## PASSAGE FOR REVIEW

Ludivine Sagnier (born 3 July 1979) is a French actress and model who has appeared on screen since 1989. She was nominated three times for the César Award for Best Supporting Actress for Swimming Pool (2003), Peter Pan (2003), and A Secret (2007).

Personal life
Sagnier was born in La Celle-Saint-Cloud, in the département of Yvelines, France. Her mother is a retired secretary and her father is a professor of English at the Paris University.

Sagnier gave birth to her daughter Bonnie with her boyfriend, actor Nicolas Duvauchelle in 2005. Sagnier is the partner of French film director Kim Chapiron, with whom she has two daughters, Ly Lan, born in 2009 and Tàm, born in 2014.

Career
She made her film debut at the age of nine in Les Maris, les Femmes, les Amants, (1989) directed by Pascal Thomas. She had other small roles in the early 1990s, being directed by Alain Resnais and in Jean-Paul Rappeneau's Cyrano de Bergerac with Gerard Depardieu.

## USING THE INFORMATION
(1) In the biography of Ludivine Sagnier, where was she born?
(2) Reproduce the part of the Ludivine Sagnier biography that begins at the words "Sagnier gave birth" and stops after "with Gerard Depardieu.", replacing "film debut" with "screen debut".
(3) Extend the Ludivine Sagnier biography from its final sentence onward.

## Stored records
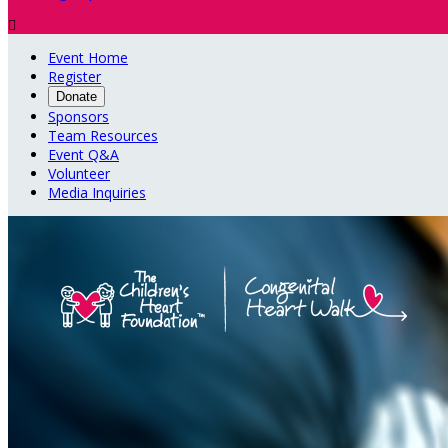

Event Home
Register
Donate
Sponsors
Team Resources
Event Q&A
Volunteer
Media Inquiries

## PER-TASK OUTPUTS
(1) She was born in La Celle-Saint-Cloud, in the département of Yvelines, France.

(2)
Sagnier gave birth to her daughter Bonnie with her boyfriend, actor Nicolas Duvauchelle in 2005. Sagnier is the partner of French film director Kim Chapiron, with whom she has two daughters, Ly Lan, born in 2009 and Tàm, born in 2014.

Career
She made her screen debut at the age of nine in Les Maris, les Femmes, les Amants, (1989) directed by Pascal Thomas. She had other small roles in the early 1990s, being directed by Alain Resnais and in Jean-Paul Rappeneau's Cyrano de Bergerac with Gerard Depardieu.

(3)
In 1994 she went to study at the Versailles Conservatoire, where she won a prize in classical music. Her return to cinema saw her gain commercial and critical success, notably in films directed by François Ozon. His musical comedy 8 Women (2002) was awarded acting prizes for Sagnier and her seven co-stars collectively.

The next year she starred alongside Charlotte Rampling in Ozon's psychological thriller Swimming Pool, a role which again garnered her nominations and prizes. Other notable films she has appeared in include Peter Pan, as Tinkerbell, and the crime thriller Mesrine: Public Enemy No.1.

Three films starring Sagnier screened in Los Angeles in 2011 where Sagnier was in attendance at all three screenings. Pieds nus sur les limaces (Lily Sometimes) was shown at the City of Angels, City of Light Festival in April. Love Crime and The Devil's Double were shown at the Los Angeles Film Festival in June.

Sagnier starred as Esther Aubry in the 2016 English-language drama series The Young Pope. She reprised the role in the follow-up miniseries The New Pope, released in 2020. Sagnier plays Claire in the French thriller series Lupin, which premiered on Netflix in January 2021.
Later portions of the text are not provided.